Ahí estaban, el uno era mi padre y el otro ya no era Luis de la Puente Uceda, sino la tierra, el agua, la noche estrellada, el pueblo que eleva su endecha lastimera.


Luego del silencio, otra vez sonó la guitarra y un canto distinto se elevó implacable:

Una palomita a quien la crié
viéndose con alas volando se fue,
¿a quien pues me quejaré
de la acción que has hecho conmigo?
Malagradecida ayayayayay
mal pago me has dado...

Era un quejido y un reproche. La autoridad político-militar al sentir que su sueño era interrumpido deslizó su brazo hasta coger el mango de la pistola y la sintió pesada. Repentinamente se reconoció sin fuerzas para levantarla. Por esta vez fue incapaz de odio o de venganza porque las notas de aquel canto lastimero delataban que eran muy hondas e inalcanzables las aguas del destino que se encabritaban a esa hora, siendo inútil tratar de detenerlas. Retiró la mano de la cacha helada y se hizo el que dormía.

¡Yo le daba el agua ayayayayay
de mis propios ojos,
yo le daba el trigo ayayayayay
de mis propios labios!
¿A quién pues me quejaré
de la acción que ha hecho conmigo?
Malagradecida ayayayayay
¡mal pago me has dado!

Atravesado ya el río o el llano en que tenían que producirse los disparos, las voces eran libres, siderales.

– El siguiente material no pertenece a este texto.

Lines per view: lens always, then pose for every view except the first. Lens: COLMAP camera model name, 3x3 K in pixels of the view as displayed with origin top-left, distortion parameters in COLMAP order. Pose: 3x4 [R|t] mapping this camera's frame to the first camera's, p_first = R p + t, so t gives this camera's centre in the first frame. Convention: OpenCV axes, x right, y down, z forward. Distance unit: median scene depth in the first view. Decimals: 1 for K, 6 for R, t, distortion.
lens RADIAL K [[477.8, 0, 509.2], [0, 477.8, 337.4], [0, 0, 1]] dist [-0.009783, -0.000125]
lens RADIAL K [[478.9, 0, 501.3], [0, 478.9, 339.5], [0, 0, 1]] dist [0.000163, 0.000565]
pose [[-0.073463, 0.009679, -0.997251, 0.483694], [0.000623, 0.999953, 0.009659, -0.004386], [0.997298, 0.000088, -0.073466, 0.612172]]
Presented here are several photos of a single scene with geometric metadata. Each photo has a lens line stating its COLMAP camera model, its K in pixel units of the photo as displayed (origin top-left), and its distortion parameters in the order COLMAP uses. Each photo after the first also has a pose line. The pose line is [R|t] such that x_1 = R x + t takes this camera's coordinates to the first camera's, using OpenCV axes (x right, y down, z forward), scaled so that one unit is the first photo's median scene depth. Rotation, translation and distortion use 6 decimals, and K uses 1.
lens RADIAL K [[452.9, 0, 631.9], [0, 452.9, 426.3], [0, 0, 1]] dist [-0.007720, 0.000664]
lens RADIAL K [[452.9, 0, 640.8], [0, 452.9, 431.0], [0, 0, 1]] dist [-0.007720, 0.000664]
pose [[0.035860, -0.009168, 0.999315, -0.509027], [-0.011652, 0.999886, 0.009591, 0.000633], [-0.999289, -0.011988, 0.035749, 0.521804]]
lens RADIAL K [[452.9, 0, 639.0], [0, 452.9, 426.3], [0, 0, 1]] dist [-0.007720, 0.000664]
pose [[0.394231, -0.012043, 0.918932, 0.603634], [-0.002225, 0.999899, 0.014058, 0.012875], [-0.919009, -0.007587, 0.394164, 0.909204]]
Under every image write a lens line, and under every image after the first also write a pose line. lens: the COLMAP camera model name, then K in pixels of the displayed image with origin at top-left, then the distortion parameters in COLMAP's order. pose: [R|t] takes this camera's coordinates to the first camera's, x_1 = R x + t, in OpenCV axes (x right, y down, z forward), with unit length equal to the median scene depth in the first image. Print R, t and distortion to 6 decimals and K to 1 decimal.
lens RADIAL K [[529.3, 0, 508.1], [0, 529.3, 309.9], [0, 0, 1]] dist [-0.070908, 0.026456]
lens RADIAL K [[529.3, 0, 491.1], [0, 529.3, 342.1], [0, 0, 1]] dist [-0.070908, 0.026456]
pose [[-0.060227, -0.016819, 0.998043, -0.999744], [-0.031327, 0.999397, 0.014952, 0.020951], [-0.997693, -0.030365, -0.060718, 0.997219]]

A mí me dolía pensar que cuánto amor puede albergarse en el pecho y elevarse hacia el infinito y no se supiera. Peor aún, me dolía imaginar que en ese instante la mujer a quien se dirigía todo, arriesgando incluso la vida, no estuviera o no escuchara porque se había quedado dormida. Ya para terminar, ambos corearon fraternos, salvados y redivivos esta fuga:

Alelí, alelí, alelí
que bonita flor eres tú,
color de mis esperanzas
color de mis ilusiones.

Volteé mis ojos hacia el cielo. Titilaban tenuemente las luces de los primeros luceros. Puse las palmas de mis manos en la pared que tenía a mi lado y sobre ellas recosté mi frente. Yo estaba llorando.


5. La luz del alba en la ventana

 

Cuando terminaron de cantar aún estuvieron un momento agachados y luego el uno con el brazo en el hombro del otro desandaron en silencio las calles que habían caminado.


Tomaron el rumbo de la carretera de salida a Trujillo. Yo me detuve ya sin seguirlos. Dos cuadras más allá atronó el ruido del motor de una camioneta estacionada y se reflejaron chispeantes las luces de peligro. Vi que mi padre decía adiós con la mano cuando el vehículo partió, desapareciendo en la noche.

 

Un rato estuvo ahí de pie, detenido y cabizbajo con su guitarra en la mano.
Yo caminé de regreso hacia la casa.


En la oscuridad de mi cuarto volvía a escuchar esas notas apasionadas.
 

 

Sentía el amor como una brasa restallante, como un borbotón y ahogo en la sangre. Las distancias que se abrían, haciendo una llanura o un desierto por donde galopa un jinete conmovido en un caballo desvelado.


Sentí lo que es renuncia. Sentí lo que es no eludir un destino. ¿Adónde iba? ¿Qué otros motivos pueden ser más poderosos para arrancarse del pecho lo que se ama?


Largo rato estuve tendido sobre mi cama, sin poder dormir, viendo cómo se pintaba la luz del alba en la ventana.